In both the Upstate case and Curnell’s, a suspect raised an officer’s suspicion but refused to comply with orders by keeping his hand in his pocket. A gun came out of that pocket during an ensuing struggle.
Judges later threw out a man’s convictions in the Upstate case, though, because they found that the officer could not fully “articulate” his reasonable suspicion to stop and search him under the Fourth Amendment.
The difficulty for Charleston officers to fully explain their suspicions under Section 9 also could pose a problem in the courtroom, experts have said.
But Francis, the police spokesman, said the section was based on “applicable law” and national standards from The Commission on Accreditation for Law Enforcement Agencies, or CALEA. While other portions of the policy cite CALEA, Section 9 of the guide that’s used practically in the field does not note a source.
“This policy is part of what the Police Department utilizes on a daily basis,” Francis said, “to help protect the citizens of Charleston.”
Leaders from the NAACP’s Charleston branch have been the most outspoken about the policy.
But Kimpson, a lifelong member of the civil-rights organization, said he has fielded a variety of complaints about alleged racial profiling.
As a senator for parts of Charleston and Dorchester counties, he explained in his letter to the Judiciary Committee, he was “duty bound” to bring up the matter.

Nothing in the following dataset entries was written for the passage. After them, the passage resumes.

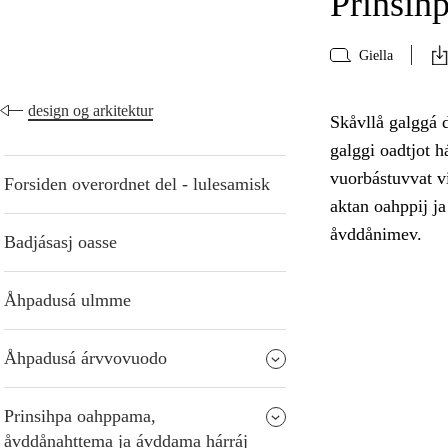
Prinsih
Giella
design og arkitektur
Skåvllå galggá d
galggi oadtjot 
vuorbástuvvat vi
Forsiden overordnet del - lulesamisk
aktan oahppij ja
åvddånimev.
Badjásasj oasse
Åhpadusá ulmme
Åhpadusá árvvovuodo
Prinsihpa oahppama,
åvddånahttema ja ávddama hárráj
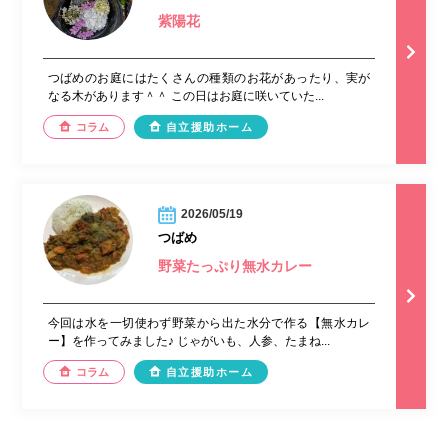
紫陽花
つばめのお庭にはたくさんの種類のお花があったり、実が
なる木があります＾＾ この日はお庭に咲いていた...
コラム
自立援助ホーム
2026/05/19
つばめ
野菜たっぷり無水カレー
今回は水を一切使わず野菜から出た水分で作る【無水カレ
ー】を作ってみました♪ じゃがいも、人参、たまね...
コラム
自立援助ホーム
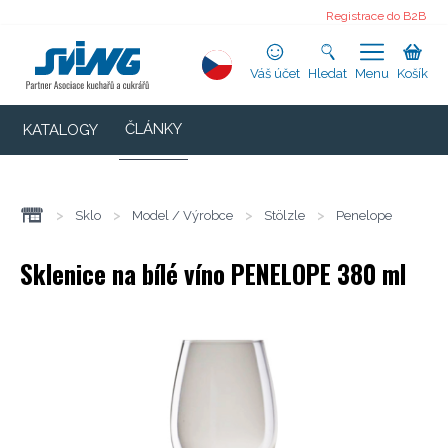
Registrace do B2B
Váš účet
Hledat
Menu
Košík
ČLÁNKY
KATALOGY
>
Sklo
>
Model / Výrobce
>
Stölzle
>
Penelope
Sklenice na bílé víno PENELOPE 380 ml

Kimpson hoped that any inquiry would give law officers statewide “clear direction that all citizens should be treated with dignity and respect,” he wrote.
Kimpson informed Mayor Joe Riley and Police Chief Greg Mullen of the request. He also spoke with Sen. Gerald Malloy, D-Darlington, who agreed to take up the issue in the Senate’s Criminal Justice Task Force, which Malloy leads.
If the Judiciary Committee faults the Charleston policy, Kimpson said, he would expect the city to consider a change.
“I would think they would be concerned that they are operating under a policy that doesn’t survive constitutional scrutiny,” Kimpson said. “Then I would think they would reform the policy.”
But Robert Ford, who had filled Kimpson’s Senate seat before resigning last year, said measures employed by the Police Department have largely benefited black community members.
Ford got involved in city government during the civil-rights movement, he noted. Then, blacks often protested in front of the Police Department about overbearing tactics.
But police efforts since then have rooted out much crime and guarded people’s rights, he said. An earlier version of stop and frisk was part of that.
Reuben Greenberg, Charleston’s first black police chief, touted his department’s “Flying Squad” in newspapers nationwide. Its members would sometimes leap from police cars and frisk suspicious people.
Despite some objections, Greenberg defended the practice as constitutional, and a judge told The New York Times in 1987 that he had never encountered a problem with an arrest by the Flying Squad.
Under Mullen, the most recent policy first came in 2010, when the police saw a summertime spike in homicides. While Ford mentioned that questions remain about Curnell’s death, he said the police should keep proven crime-fighting tools.
“It’s a rough situation to be a policeman with gangbangers running around who think they’re invincible because they have guns,” Ford said. “It makes no sense to send policemen into that situation without a way to make sure they don’t get killed.”